Data and Distribution Privacy Under Function Recoverability
Data and Distribution Privacy Under Function Recoverability
Loading...
Files
Publication or External Link
Date
2023
Authors
Nageswaran, Ajaykrishnan
Advisor
Narayan, Prakash
Citation
Abstract
Many data-driven applications entail function computation based on user data, with accompanying requirements of data privacy. In such an application, a user holding data must publicly furnish accurate
attributes of the data (function recoverability or utility) while simultaneously protecting the data or the
data-generating mechanism (privacy). Two broad formulations of function computation with privacy are
considered: "data privacy'" which requires that data or a sensitive attribute of it be protected; and
"distribution privacy'" in which the workings of an underlying data-generating algorithm must remain
under wraps.
The concept of differential privacy rules the data privacy landscape. Our new approach can be viewed
as a complement. It enables exact characterizations of optimal utility versus privacy performance
tradeoffs, and specifies explicit randomized privacy mechanisms for attaining them.
We consider the following set of problems in the data privacy category. A user’s data is represented by
a finite-valued random variable. Given a function of the data, a querier is required to recover, with at
least a prescribed probability, the value of the function on the basis of a query response provided by
the user. The user devises the query response, subject to the recoverability condition, so as to maximize
privacy of the data from the querier. Privacy is measured by the probability of error incurred by the querier
in estimating the data from the query response. We analyze single and multiple independent query
responses, with each response satisfying the recoverability requirement, which provide maximum privacy
to the user. In the former setting, we also consider privacy for a predicate of the user’s data.

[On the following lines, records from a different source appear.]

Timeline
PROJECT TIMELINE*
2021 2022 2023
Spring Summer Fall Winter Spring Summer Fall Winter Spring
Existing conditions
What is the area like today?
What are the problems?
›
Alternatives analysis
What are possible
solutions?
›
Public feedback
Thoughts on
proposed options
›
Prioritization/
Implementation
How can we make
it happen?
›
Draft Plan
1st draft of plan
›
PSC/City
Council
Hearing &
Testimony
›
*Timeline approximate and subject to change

Achievability
schemes that constitute explicit randomization mechanisms for query responses are given, and their
privacy compared with converse upper bounds.

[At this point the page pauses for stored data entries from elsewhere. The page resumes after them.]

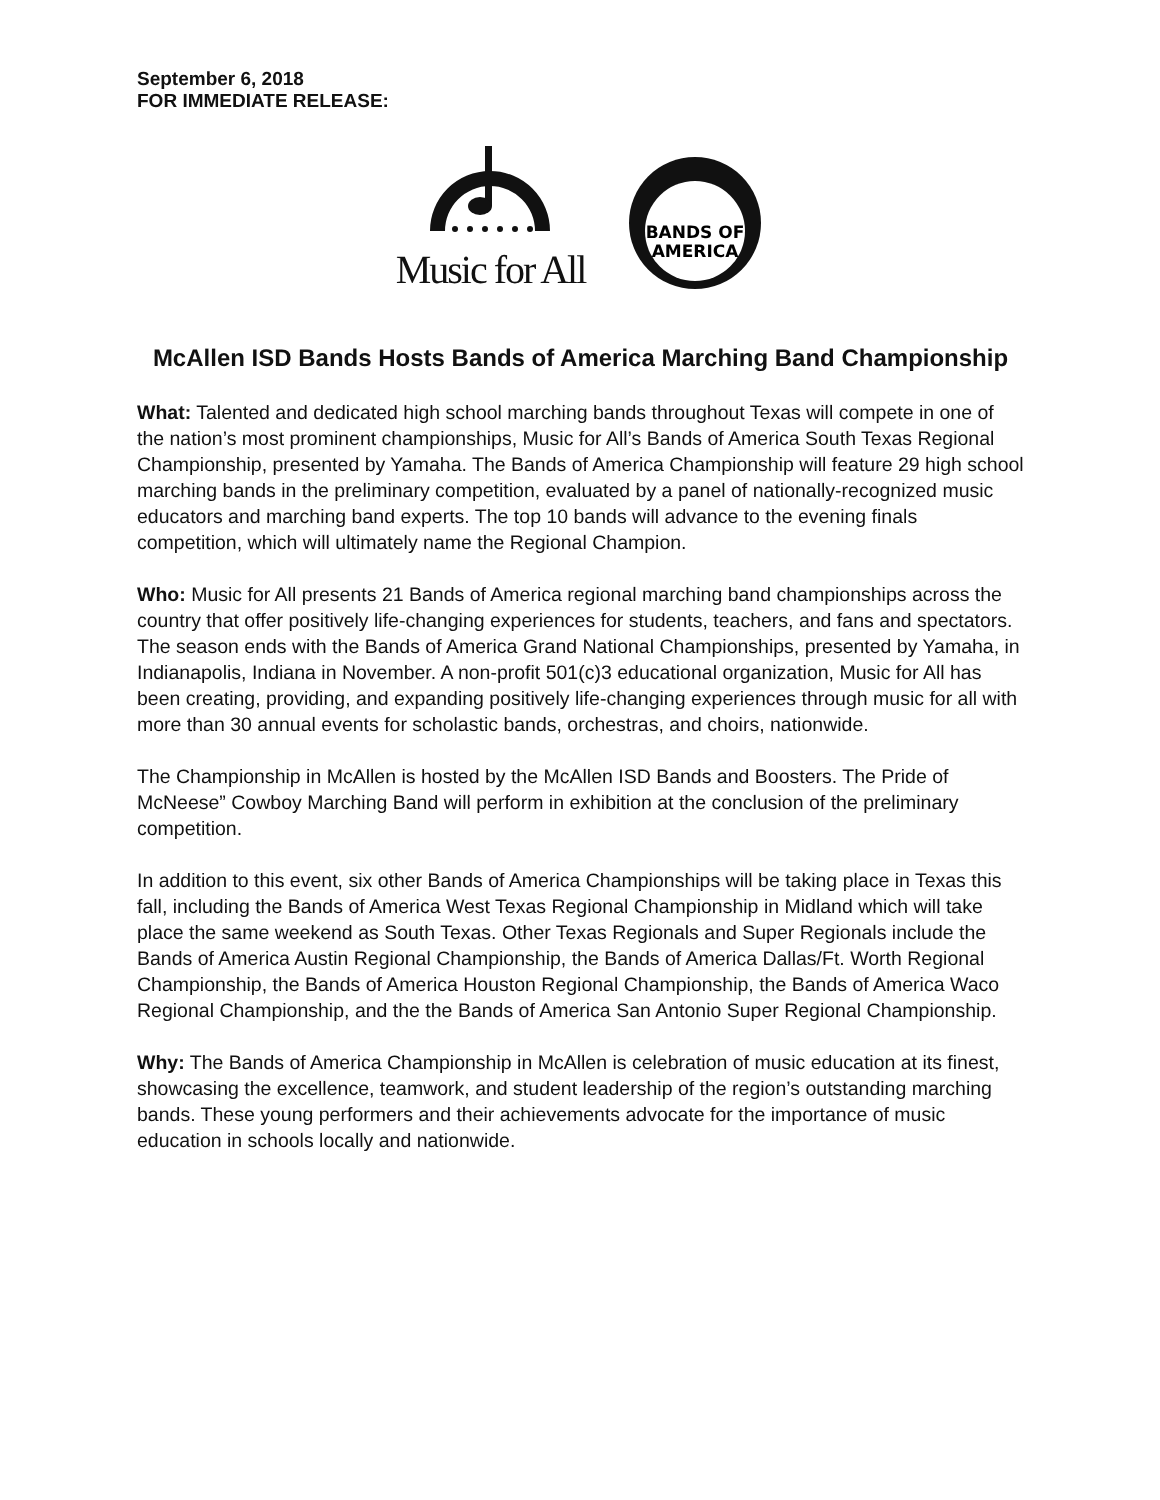September 6, 2018
FOR IMMEDIATE RELEASE:
Music for All
BANDS OF
AMERICA
McAllen ISD Bands Hosts Bands of America Marching Band Championship
What: Talented and dedicated high school marching bands throughout Texas will compete in one of the nation’s most prominent championships, Music for All’s Bands of America South Texas Regional Championship, presented by Yamaha. The Bands of America Championship will feature 29 high school marching bands in the preliminary competition, evaluated by a panel of nationally-recognized music educators and marching band experts. The top 10 bands will advance to the evening finals competition, which will ultimately name the Regional Champion.
Who: Music for All presents 21 Bands of America regional marching band championships across the country that offer positively life-changing experiences for students, teachers, and fans and spectators. The season ends with the Bands of America Grand National Championships, presented by Yamaha, in Indianapolis, Indiana in November. A non-profit 501(c)3 educational organization, Music for All has been creating, providing, and expanding positively life-changing experiences through music for all with more than 30 annual events for scholastic bands, orchestras, and choirs, nationwide.
The Championship in McAllen is hosted by the McAllen ISD Bands and Boosters. The Pride of McNeese” Cowboy Marching Band will perform in exhibition at the conclusion of the preliminary competition.
In addition to this event, six other Bands of America Championships will be taking place in Texas this fall, including the Bands of America West Texas Regional Championship in Midland which will take place the same weekend as South Texas. Other Texas Regionals and Super Regionals include the Bands of America Austin Regional Championship, the Bands of America Dallas/Ft. Worth Regional Championship, the Bands of America Houston Regional Championship, the Bands of America Waco Regional Championship, and the the Bands of America San Antonio Super Regional Championship.
Why: The Bands of America Championship in McAllen is celebration of music education at its finest, showcasing the excellence, teamwork, and student leadership of the region’s outstanding marching bands. These young performers and their achievements advocate for the importance of music education in schools locally and nationwide.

Under the same recoverability constraint, we introduce a more demanding measure of privacy: list
privacy, measured by the probability that the user data is not contained in a list formed by the querier
based on the query response. We obtain a general converse upper bound for the maximum list privacy
which is shown to be tight for the special case of a binary-valued function.
In another line of work, we consider analog user data represented by a Gaussian random variable.
Given a linear function of the data, a querier is required to recover, with at least a specified accuracy level,
the function value from a query response obtained from the user. The user devises the query response,
subject to the recoverability requirement, so as to maximize privacy of the data from the querier. Both
recoverability and privacy are measured by $\ell_2$-distance criteria. An exact characterization of maximum
user data privacy under the recoverability condition is derived. An explicit optimal privacy mechanism for
the user is given whose privacy is shown to match a converse upper bound.
Finally, turning to distribution privacy, a user generates $n$ independent and identically distributed
data random variables with a probability mass function (a stand-in for a data-generating probabilistic
algorithm) that must be guarded from a querier. The querier must recover, with a prescribed accuracy,
a given function of the data from each of the $n$ query responses upon eliciting them from the user. The
user chooses the data probability mass function and devises the random query responses to maximize
distribution privacy as gauged by the (Kullback-Leibler) divergence between the former and the querier’s
best estimate of it based on the $n$ query responses. A basic achievable lower bound for distribution
privacy is provided that does not depend on $n$ and corresponds to worst-case privacy. Next, upper
and lower bounds for distribution privacy, dependent on $n$, are developed. The former improves
upon worst-case privacy and the latter does so under suitable assumptions; both converge to it as
$n$ grows. The converse and achievability proofs bring out explicit strategies for the user and the querier.
A special feature of all our optimal privacy mechanisms throughout this dissertation is that they are of the
"add-noise" variety and afford ready implementability. Specifically, the user designs a query response by
adding to the function value an appropriate value-dependent noise.